Foto de Marisa Díaz- Pinés
Desde hace tiempo vivía
en el suelo, en un país lejano, Líbano. Llegué a formar parte de un enorme y
majestuoso cedro. Cada vez estaba más alto, parecía tocar el cielo, los pájaros
se posaban en mí. Los humanos miraban y decían: “¡Qué belleza!” Me sentía
orgulloso al oír tantas cosas bonitas; pero un buen día sopló un fuerte viento
que me arrancó y caí al suelo. Me vi que era un simple trozo de rama.
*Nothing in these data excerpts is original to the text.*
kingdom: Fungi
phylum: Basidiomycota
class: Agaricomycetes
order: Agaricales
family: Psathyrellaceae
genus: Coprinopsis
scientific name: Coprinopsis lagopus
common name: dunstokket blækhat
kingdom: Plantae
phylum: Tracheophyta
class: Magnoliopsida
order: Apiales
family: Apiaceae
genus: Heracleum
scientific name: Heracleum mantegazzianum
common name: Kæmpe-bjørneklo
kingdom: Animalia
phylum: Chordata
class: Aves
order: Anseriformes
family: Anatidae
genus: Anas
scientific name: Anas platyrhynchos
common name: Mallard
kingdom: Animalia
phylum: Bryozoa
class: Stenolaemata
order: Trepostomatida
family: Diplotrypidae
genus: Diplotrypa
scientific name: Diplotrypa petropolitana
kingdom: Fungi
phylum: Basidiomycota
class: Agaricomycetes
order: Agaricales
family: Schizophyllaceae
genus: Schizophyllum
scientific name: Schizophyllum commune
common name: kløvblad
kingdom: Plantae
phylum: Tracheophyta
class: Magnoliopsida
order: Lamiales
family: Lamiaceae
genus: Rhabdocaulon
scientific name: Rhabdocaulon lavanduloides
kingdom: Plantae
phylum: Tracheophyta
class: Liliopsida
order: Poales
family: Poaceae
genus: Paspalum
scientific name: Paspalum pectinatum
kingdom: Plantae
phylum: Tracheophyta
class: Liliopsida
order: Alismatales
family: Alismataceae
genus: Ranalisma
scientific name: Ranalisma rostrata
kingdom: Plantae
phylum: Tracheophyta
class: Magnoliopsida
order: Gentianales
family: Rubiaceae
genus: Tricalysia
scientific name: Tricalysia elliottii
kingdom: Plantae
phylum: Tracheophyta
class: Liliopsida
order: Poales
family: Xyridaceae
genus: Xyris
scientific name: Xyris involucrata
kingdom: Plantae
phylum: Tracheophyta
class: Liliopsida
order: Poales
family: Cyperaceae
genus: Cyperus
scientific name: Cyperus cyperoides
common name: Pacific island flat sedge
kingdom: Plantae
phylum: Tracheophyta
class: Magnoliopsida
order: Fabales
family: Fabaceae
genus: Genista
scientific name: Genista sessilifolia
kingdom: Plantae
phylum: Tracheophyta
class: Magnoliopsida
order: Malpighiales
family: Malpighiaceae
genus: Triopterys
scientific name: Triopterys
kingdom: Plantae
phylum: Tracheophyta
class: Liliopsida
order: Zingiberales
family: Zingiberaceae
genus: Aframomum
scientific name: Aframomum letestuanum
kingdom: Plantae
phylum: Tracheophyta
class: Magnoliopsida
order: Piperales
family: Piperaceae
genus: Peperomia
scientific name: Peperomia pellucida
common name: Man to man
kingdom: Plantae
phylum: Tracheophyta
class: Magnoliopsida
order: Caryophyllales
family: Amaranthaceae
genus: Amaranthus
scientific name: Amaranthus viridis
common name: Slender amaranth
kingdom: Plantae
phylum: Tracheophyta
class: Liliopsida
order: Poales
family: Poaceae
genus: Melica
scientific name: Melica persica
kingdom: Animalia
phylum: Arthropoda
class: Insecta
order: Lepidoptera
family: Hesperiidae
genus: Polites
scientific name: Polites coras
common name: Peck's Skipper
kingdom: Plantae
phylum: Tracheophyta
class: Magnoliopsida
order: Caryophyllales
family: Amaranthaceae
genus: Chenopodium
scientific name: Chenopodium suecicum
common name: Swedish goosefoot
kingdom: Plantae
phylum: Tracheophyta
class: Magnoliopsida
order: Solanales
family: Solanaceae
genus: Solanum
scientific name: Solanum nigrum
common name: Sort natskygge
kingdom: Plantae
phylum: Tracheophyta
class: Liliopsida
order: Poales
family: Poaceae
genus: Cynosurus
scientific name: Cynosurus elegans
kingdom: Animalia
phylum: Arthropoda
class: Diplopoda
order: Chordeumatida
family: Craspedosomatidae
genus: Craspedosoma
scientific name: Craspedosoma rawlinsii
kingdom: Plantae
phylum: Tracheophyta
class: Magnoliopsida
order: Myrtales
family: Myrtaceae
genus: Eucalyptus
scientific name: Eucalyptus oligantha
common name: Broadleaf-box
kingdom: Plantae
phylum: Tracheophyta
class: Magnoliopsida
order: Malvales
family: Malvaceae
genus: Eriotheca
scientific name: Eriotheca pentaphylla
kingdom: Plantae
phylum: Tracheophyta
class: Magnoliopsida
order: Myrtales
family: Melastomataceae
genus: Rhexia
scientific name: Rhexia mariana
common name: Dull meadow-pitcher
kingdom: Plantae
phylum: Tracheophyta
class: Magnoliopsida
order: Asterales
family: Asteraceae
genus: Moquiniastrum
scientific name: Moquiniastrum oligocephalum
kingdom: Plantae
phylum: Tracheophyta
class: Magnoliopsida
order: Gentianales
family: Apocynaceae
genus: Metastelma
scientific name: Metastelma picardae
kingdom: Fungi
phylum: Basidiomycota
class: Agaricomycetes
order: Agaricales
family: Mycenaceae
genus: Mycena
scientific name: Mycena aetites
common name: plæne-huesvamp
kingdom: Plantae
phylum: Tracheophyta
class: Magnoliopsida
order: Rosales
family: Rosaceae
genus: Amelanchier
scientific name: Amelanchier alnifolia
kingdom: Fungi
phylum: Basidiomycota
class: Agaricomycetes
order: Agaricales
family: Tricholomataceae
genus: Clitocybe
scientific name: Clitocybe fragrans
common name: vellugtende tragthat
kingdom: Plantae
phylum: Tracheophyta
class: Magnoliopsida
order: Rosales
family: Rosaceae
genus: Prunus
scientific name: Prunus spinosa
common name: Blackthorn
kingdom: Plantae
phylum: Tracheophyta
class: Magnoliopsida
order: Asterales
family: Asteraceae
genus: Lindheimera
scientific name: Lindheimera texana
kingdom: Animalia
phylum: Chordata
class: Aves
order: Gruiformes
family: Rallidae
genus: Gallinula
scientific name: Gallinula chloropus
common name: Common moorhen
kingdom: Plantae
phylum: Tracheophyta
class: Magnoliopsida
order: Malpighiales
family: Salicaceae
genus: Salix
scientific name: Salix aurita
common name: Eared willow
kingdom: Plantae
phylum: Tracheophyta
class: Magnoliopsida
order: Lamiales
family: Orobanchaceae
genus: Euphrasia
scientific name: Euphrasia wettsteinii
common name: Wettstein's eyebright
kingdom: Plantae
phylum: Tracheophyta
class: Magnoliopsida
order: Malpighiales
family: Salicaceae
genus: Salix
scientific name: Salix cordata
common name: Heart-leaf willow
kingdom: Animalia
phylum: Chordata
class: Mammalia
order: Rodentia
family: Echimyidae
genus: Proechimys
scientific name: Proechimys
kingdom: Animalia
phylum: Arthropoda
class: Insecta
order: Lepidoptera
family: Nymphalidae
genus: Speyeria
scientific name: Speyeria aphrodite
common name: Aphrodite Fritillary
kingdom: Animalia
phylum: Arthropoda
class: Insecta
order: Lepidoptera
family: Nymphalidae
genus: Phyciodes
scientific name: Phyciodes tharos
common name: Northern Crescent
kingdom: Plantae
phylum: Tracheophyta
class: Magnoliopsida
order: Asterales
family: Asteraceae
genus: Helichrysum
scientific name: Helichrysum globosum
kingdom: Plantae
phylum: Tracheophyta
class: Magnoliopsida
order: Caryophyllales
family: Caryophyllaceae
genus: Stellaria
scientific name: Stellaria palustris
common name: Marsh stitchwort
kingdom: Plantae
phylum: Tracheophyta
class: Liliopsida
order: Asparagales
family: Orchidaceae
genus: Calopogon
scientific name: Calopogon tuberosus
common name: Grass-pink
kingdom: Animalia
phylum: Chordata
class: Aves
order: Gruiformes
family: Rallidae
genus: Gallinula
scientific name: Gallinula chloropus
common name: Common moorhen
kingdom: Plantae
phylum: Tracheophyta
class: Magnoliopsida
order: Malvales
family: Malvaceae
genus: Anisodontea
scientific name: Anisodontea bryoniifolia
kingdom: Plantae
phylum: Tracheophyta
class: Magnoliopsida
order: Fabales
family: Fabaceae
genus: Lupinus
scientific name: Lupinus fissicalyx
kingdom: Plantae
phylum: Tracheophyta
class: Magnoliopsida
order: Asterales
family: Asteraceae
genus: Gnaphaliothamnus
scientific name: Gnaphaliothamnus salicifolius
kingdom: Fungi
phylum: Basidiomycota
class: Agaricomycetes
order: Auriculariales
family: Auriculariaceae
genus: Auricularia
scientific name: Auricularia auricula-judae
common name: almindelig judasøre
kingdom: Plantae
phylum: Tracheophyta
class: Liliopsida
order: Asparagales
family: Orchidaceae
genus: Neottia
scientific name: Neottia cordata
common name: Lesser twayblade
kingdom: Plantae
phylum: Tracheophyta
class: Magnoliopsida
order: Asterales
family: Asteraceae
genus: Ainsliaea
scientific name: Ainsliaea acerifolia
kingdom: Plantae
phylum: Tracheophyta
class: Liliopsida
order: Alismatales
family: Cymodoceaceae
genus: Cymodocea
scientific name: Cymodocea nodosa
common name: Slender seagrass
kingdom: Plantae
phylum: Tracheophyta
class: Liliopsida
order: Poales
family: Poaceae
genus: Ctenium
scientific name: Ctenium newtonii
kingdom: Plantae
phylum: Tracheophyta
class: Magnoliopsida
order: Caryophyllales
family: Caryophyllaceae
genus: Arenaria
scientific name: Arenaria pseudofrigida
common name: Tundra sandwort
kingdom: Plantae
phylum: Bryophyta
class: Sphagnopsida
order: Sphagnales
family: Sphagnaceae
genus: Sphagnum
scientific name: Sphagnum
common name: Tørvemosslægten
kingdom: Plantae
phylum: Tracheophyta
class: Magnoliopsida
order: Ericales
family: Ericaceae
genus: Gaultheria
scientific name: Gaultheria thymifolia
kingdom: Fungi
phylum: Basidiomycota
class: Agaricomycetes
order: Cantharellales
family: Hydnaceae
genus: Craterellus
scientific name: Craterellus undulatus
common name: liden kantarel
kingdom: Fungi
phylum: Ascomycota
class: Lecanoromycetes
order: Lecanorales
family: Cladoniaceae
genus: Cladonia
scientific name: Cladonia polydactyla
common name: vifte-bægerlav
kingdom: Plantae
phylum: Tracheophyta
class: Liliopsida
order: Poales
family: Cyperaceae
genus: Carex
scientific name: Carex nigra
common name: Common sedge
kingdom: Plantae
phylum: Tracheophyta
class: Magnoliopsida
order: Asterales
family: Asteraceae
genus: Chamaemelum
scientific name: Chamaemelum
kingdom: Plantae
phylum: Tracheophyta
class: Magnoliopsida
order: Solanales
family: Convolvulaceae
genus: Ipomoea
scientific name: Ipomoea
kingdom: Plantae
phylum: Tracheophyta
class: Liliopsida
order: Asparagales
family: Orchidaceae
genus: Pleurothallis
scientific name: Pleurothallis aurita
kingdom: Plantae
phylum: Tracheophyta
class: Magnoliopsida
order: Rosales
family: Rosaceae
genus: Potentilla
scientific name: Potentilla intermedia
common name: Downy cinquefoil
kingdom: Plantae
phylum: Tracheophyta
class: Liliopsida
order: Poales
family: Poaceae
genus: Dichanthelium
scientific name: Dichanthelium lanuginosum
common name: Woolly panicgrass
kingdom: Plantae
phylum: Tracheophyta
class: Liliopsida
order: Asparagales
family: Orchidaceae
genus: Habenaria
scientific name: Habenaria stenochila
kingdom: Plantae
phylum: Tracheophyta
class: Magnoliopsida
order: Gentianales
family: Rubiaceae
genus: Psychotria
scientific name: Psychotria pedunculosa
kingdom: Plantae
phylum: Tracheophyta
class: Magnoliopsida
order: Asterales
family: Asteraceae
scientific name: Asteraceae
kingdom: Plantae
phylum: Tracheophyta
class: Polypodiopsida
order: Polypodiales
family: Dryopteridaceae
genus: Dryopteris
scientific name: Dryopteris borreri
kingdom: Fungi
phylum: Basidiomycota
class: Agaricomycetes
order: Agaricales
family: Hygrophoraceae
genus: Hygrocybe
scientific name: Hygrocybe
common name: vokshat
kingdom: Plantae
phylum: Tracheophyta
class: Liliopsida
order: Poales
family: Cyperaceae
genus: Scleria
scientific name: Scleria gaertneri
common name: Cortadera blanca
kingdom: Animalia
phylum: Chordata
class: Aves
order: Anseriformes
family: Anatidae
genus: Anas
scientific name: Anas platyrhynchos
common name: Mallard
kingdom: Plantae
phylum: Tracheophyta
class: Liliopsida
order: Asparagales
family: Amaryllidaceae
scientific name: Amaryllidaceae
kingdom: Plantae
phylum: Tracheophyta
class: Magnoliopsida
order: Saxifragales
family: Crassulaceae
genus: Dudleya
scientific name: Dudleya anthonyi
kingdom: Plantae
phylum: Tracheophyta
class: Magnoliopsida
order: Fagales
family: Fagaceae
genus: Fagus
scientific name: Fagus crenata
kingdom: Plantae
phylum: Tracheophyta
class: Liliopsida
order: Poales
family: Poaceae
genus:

Seguía oyendo desde mi lecho los piropos al
cedro; los turistas ni se daban cuenta que yo faltaba y hasta casi me pisaban a
no ser por una cerca que había junto a mí. Yo pensaba que al llegar las nieves
y el frío, desaparecería. Pero no, me confundí en mi pronóstico. Un día
llegaron hasta Los Cedros, en el N.E del Líbano, un grupo de chicas procedentes
de distintas partes del mundo. Hacían fotos, comentaban sus impresiones y de
pronto, una de ellas, alargando el brazo, me cogió. Yo pensé que se cansaría de
llevar una rama seca y fea y me tiraría en la primera papelera. Pues no, me
envolvió con cuidado y me introdujo en su maleta. Volé hasta París, cambiamos
de avión; después, Madrid. Me sacó de la maleta y aguardé en un cajón hasta que
llegó diciembre; entonces me sacó y desenvolvió y me puso sujetando el Portal
de Belén del Nacimiento de su casa. Estaba muy contento pues veía de continuo
al Niño Jesús. Entonces pensé que en épocas lejanas construían palacios con los
cedros del Líbano y yo ahora estaba al lado del Rey de Reyes.